= Collected data =
◆ ◆ ◆ ◆
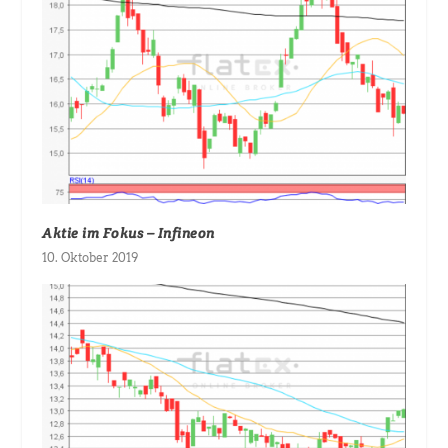
Aktie im Fokus – Infineon
10. Oktober 2019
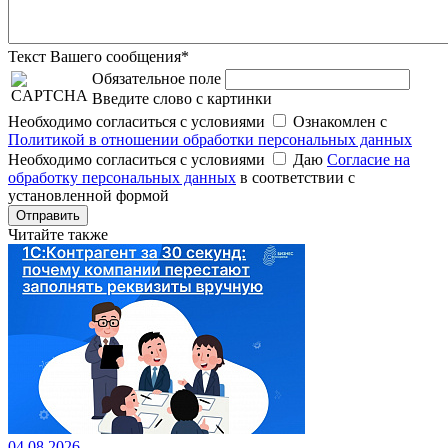
Текст Вашего сообщения*
Обязательное поле
Введите слово с картинки
Необходимо согласиться с условиями
Ознакомлен с
Политикой в отношении обработки персональных данных
Необходимо согласиться с условиями
Даю
Согласие на
обработку персональных данных
в соответствии с
установленной формой
Отправить
Читайте также
04.08.2026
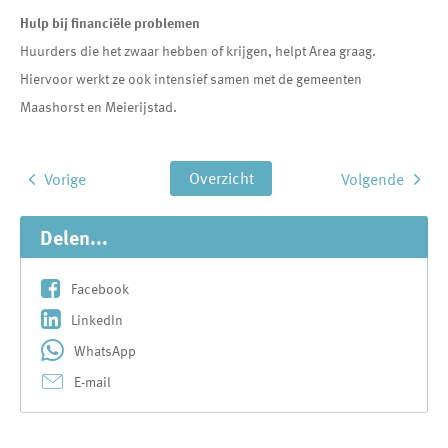
Hulp bij financiële problemen
Huurders die het zwaar hebben of krijgen, helpt Area graag.
Hiervoor werkt ze ook intensief samen met de gemeenten
Maashorst en Meierijstad.
Overzicht
Vorige
Volgende
Delen...
Facebook
LinkedIn
WhatsApp
E-mail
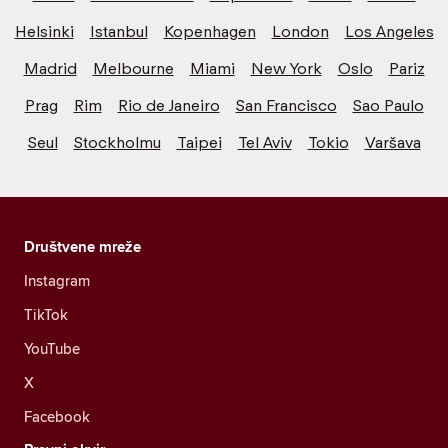
Helsinki
Istanbul
Kopenhagen
London
Los Angeles
Madrid
Melbourne
Miami
New York
Oslo
Pariz
Prag
Rim
Rio de Janeiro
San Francisco
Sao Paulo
Seul
Stockholmu
Taipei
Tel Aviv
Tokio
Varšava
Društvene mreže
Instagram
TikTok
YouTube
X
Facebook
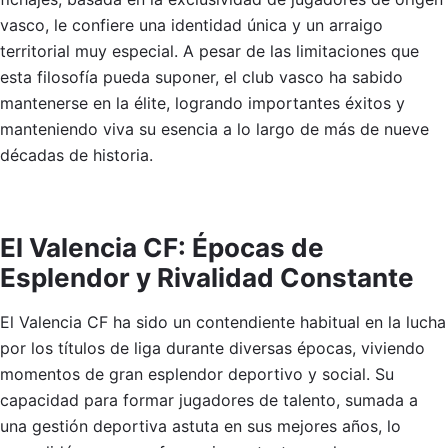
vasco, le confiere una identidad única y un arraigo
territorial muy especial. A pesar de las limitaciones que
esta filosofía pueda suponer, el club vasco ha sabido
mantenerse en la élite, logrando importantes éxitos y
manteniendo viva su esencia a lo largo de más de nueve
décadas de historia.
El Valencia CF: Épocas de
Esplendor y Rivalidad Constante
El Valencia CF ha sido un contendiente habitual en la lucha
por los títulos de liga durante diversas épocas, viviendo
momentos de gran esplendor deportivo y social. Su
capacidad para formar jugadores de talento, sumada a
una gestión deportiva astuta en sus mejores años, lo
◆ ◆ ◆ ◆
Gather every line of the material above that contains the string "персональных", matching case exactly.

= Written solution =
Политикой в отношении обработки персональных данных
обработку персональных данных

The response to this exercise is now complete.